Authentic faith isn’t pretty at times, but it is relentless. Job’s faith clamors to express itself covered with open sores and suffocating ash, amid the loss of children and all earthly things, in the face of a wife’s icy indifference, and buffeted by friends’ misguided accusations. Yet, Job’s faith battles through the mêlée, soaring and falling, always seeking, though entangled by anger, perplexity, and despair. In the end, God does rebuke Job (cf. 40:8), but never questions the raw and relentless authenticity of his prayers. Rather, God’s ambivalence toward Job’s indecorous approach suggests he’s not interested in granite faced, clinch-fisted Stoics, who stolidly muddle through the pain. He awaits prayer that billows forth the anguish of our darkness (Ps 130; Lk 22:44; Heb 5:7).

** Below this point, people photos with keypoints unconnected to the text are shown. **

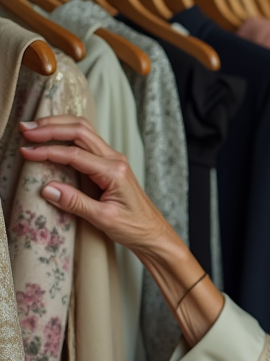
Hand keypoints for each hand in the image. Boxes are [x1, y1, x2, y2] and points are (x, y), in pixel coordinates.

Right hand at [20, 115, 222, 345]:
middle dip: (51, 127)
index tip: (26, 151)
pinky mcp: (110, 165)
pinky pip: (86, 142)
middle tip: (25, 130)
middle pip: (80, 131)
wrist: (153, 234)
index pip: (74, 154)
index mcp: (114, 171)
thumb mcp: (102, 219)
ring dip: (58, 127)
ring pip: (84, 132)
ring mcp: (113, 160)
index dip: (48, 151)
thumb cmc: (134, 228)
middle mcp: (115, 160)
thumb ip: (74, 202)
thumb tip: (46, 187)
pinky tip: (52, 136)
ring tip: (34, 129)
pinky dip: (67, 135)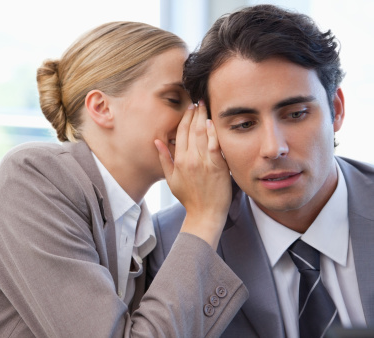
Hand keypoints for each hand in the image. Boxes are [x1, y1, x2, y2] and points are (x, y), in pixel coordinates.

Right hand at [154, 101, 230, 248]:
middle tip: (199, 101)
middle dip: (196, 113)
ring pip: (203, 134)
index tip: (189, 107)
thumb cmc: (188, 198)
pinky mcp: (218, 166)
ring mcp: (204, 162)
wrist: (205, 213)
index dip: (185, 118)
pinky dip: (214, 132)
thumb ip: (164, 159)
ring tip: (206, 106)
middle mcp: (190, 159)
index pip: (180, 133)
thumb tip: (157, 141)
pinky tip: (213, 122)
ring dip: (204, 117)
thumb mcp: (170, 179)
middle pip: (192, 129)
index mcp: (178, 161)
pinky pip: (215, 145)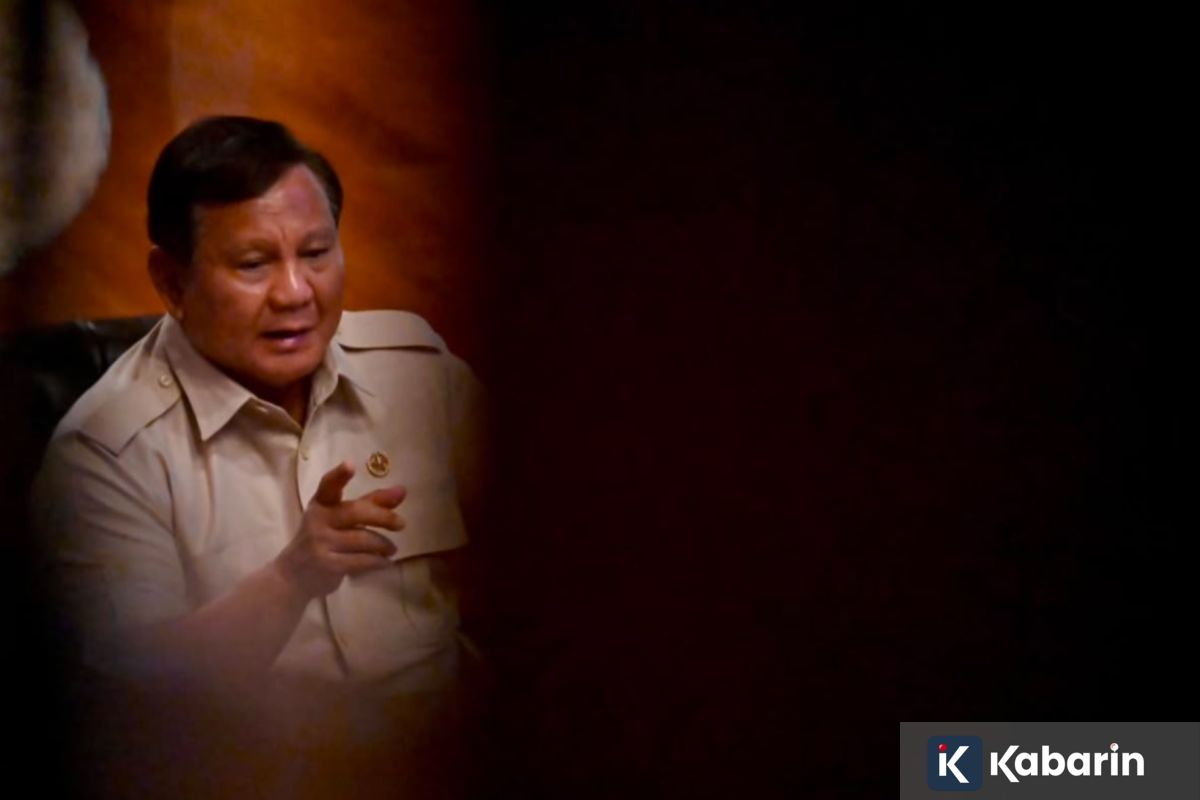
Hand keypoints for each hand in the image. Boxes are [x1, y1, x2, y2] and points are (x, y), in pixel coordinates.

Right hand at [274, 461, 405, 597]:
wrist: (292, 576)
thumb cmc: (322, 539)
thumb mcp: (340, 518)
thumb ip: (371, 503)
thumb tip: (402, 491)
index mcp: (321, 503)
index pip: (328, 486)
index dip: (339, 476)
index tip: (350, 464)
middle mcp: (318, 520)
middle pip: (356, 512)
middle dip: (383, 517)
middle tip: (402, 524)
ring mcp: (321, 543)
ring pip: (362, 539)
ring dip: (383, 544)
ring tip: (392, 549)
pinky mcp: (327, 565)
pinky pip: (361, 561)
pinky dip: (378, 561)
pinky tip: (385, 562)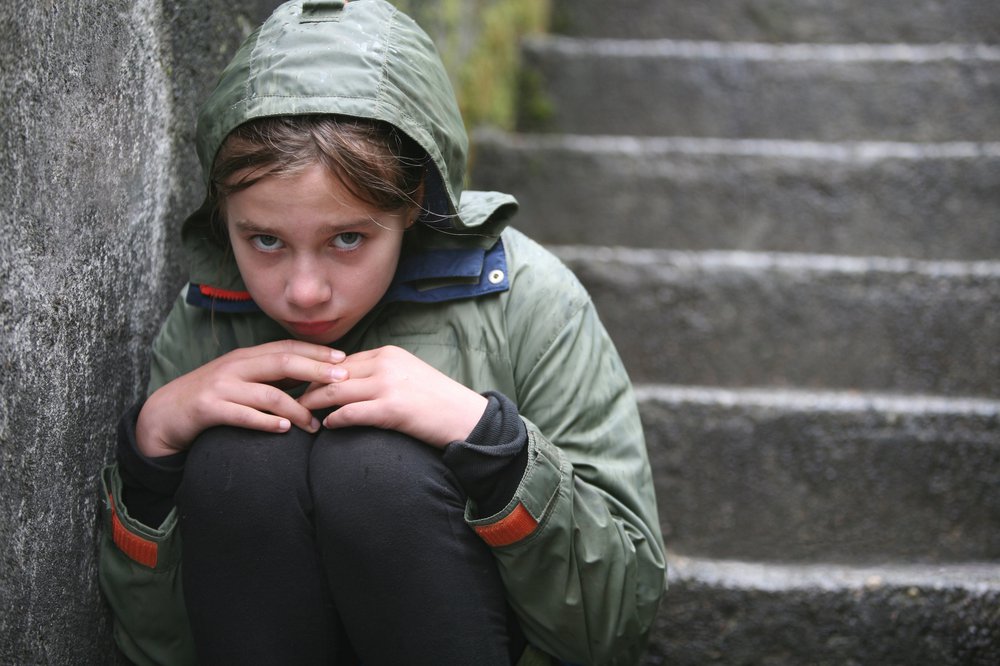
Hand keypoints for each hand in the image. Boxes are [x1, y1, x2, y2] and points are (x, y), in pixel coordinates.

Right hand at [136, 340, 347, 456]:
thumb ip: (270, 377)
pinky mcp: (207, 409)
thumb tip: (311, 378)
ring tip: (315, 424)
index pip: (287, 347)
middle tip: (343, 379)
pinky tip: (284, 430)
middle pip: (283, 363)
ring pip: (267, 393)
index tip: (345, 359)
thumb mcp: (240, 381)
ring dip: (296, 409)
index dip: (317, 352)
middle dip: (316, 369)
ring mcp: (221, 387)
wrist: (163, 415)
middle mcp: (235, 367)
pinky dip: (265, 422)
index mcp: (246, 357)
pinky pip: (242, 415)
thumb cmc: (210, 399)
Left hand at [297, 345, 487, 447]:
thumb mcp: (408, 376)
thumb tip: (348, 384)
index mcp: (389, 353)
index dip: (318, 374)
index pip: (341, 361)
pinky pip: (350, 413)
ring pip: (336, 392)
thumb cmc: (437, 402)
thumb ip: (380, 374)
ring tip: (301, 414)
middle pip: (332, 374)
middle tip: (290, 399)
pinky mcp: (391, 408)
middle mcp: (386, 364)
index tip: (300, 384)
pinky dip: (334, 420)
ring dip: (314, 404)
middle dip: (307, 386)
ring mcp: (388, 385)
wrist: (466, 417)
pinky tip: (327, 426)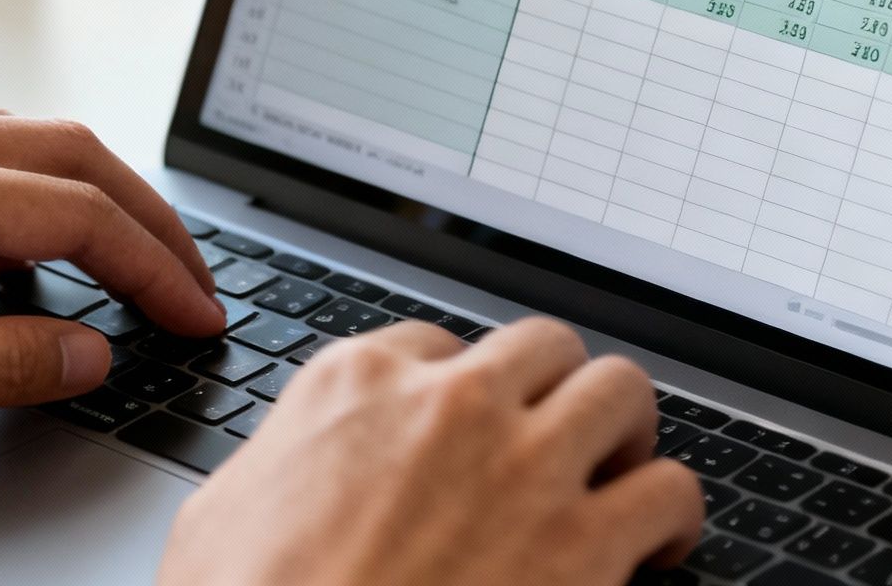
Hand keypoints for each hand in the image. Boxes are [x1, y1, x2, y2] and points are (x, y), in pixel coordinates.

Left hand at [0, 109, 225, 452]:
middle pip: (67, 152)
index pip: (80, 213)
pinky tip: (19, 248)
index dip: (156, 269)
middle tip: (191, 282)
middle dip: (145, 216)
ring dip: (86, 193)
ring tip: (127, 259)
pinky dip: (22, 191)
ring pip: (17, 140)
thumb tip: (92, 352)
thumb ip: (0, 361)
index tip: (199, 318)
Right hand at [161, 319, 703, 585]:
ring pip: (621, 392)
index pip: (437, 344)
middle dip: (554, 392)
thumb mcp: (220, 516)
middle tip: (555, 440)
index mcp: (358, 385)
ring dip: (625, 434)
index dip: (459, 392)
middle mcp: (450, 405)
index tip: (468, 429)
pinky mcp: (585, 545)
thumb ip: (278, 462)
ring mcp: (524, 468)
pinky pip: (670, 491)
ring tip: (617, 476)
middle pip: (543, 347)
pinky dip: (671, 517)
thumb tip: (292, 467)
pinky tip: (652, 547)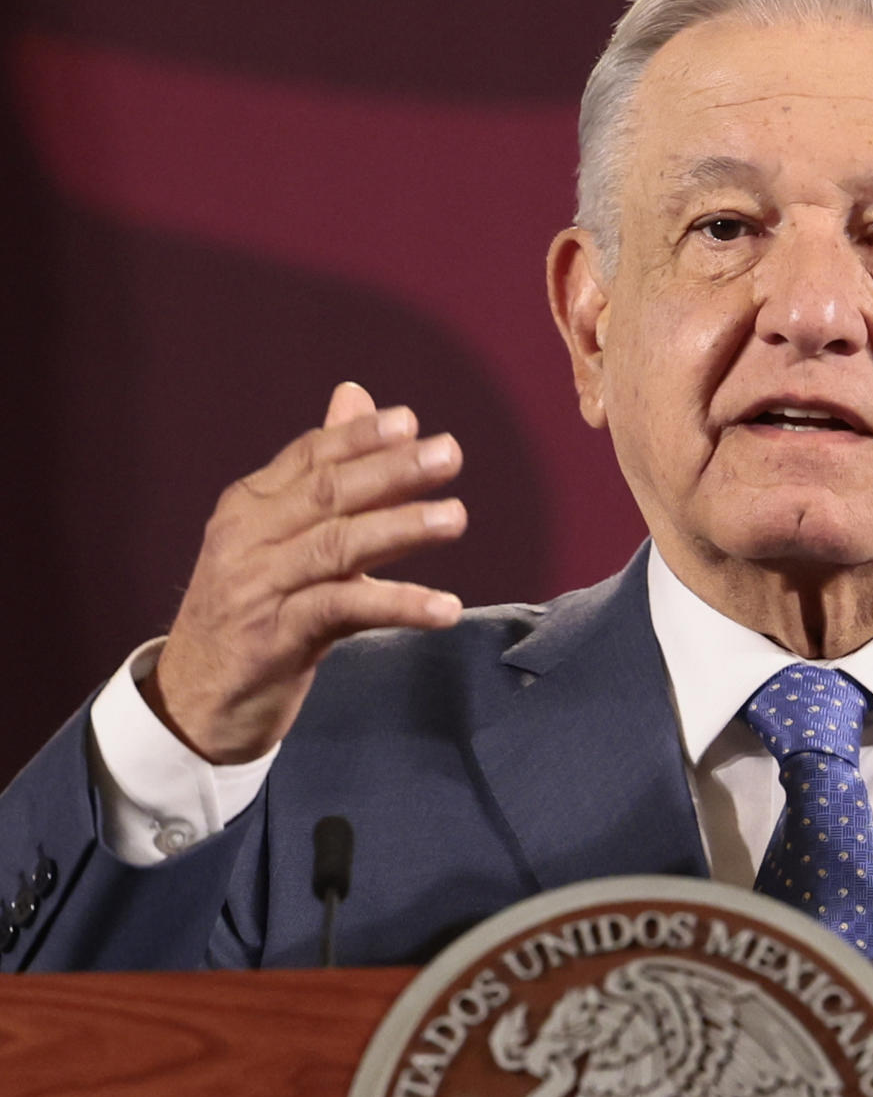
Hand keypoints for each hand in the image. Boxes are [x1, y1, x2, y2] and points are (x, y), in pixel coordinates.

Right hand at [144, 382, 466, 762]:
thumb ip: (320, 471)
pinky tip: (444, 607)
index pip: (309, 457)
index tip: (410, 422)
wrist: (194, 702)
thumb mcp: (277, 539)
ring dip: (401, 528)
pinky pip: (344, 610)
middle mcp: (247, 539)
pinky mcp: (275, 637)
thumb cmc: (250, 612)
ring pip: (337, 546)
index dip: (359, 438)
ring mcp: (258, 587)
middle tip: (448, 454)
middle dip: (391, 471)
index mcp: (248, 507)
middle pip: (327, 493)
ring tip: (455, 517)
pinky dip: (397, 605)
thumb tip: (354, 394)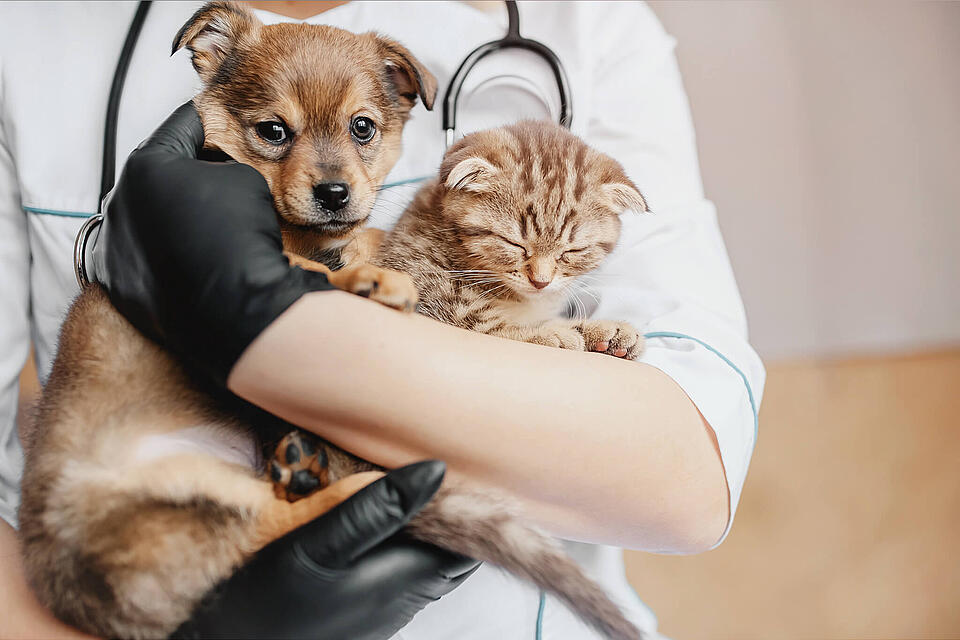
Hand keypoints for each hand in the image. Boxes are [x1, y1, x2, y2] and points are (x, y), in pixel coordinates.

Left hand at [91, 102, 334, 385]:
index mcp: (145, 166)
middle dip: (188, 172)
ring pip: (147, 216)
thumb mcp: (244, 179)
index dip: (211, 120)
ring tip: (209, 222)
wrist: (236, 309)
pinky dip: (164, 251)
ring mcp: (113, 246)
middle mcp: (119, 202)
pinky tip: (194, 256)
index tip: (225, 120)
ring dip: (173, 213)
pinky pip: (142, 256)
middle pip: (158, 174)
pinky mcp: (118, 284)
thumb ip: (221, 166)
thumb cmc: (241, 237)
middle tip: (221, 175)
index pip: (182, 127)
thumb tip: (210, 178)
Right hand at [172, 461, 478, 639]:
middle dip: (446, 513)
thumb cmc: (267, 597)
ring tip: (396, 487)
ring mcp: (383, 611)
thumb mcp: (317, 542)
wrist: (226, 638)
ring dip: (418, 526)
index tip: (453, 467)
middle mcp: (404, 600)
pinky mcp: (361, 612)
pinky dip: (394, 544)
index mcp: (404, 579)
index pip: (466, 541)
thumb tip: (435, 471)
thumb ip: (376, 507)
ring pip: (423, 560)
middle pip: (448, 550)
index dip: (466, 504)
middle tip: (422, 468)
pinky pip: (395, 572)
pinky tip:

In other words, authentic faith by definition perseveres. Job is prepared to accept evil from God’s hand without abandoning ship (2:10). His faith is not the seed sown on rocky ground (Lk.8:13). Rather Job teaches us that darkness is a spur to pursue God more intensely. In this way, he anticipates the archetypal righteous suffer, Jesus Christ, who’s very cry of abandonment could hardly express a more intense pursuit of God (Matt 27:45, 46). Consequently, Christ, as the first fruits of the resurrection, shows us how to traverse the stormy path to the Father’s house. If thick darkness covers your face, it’s good to consider the endurance of Job, and ponder the outcome of the Lord’s dealings with him, for the Lord is merciful and full of compassion (cf. James 5:11; Job 42:10-17).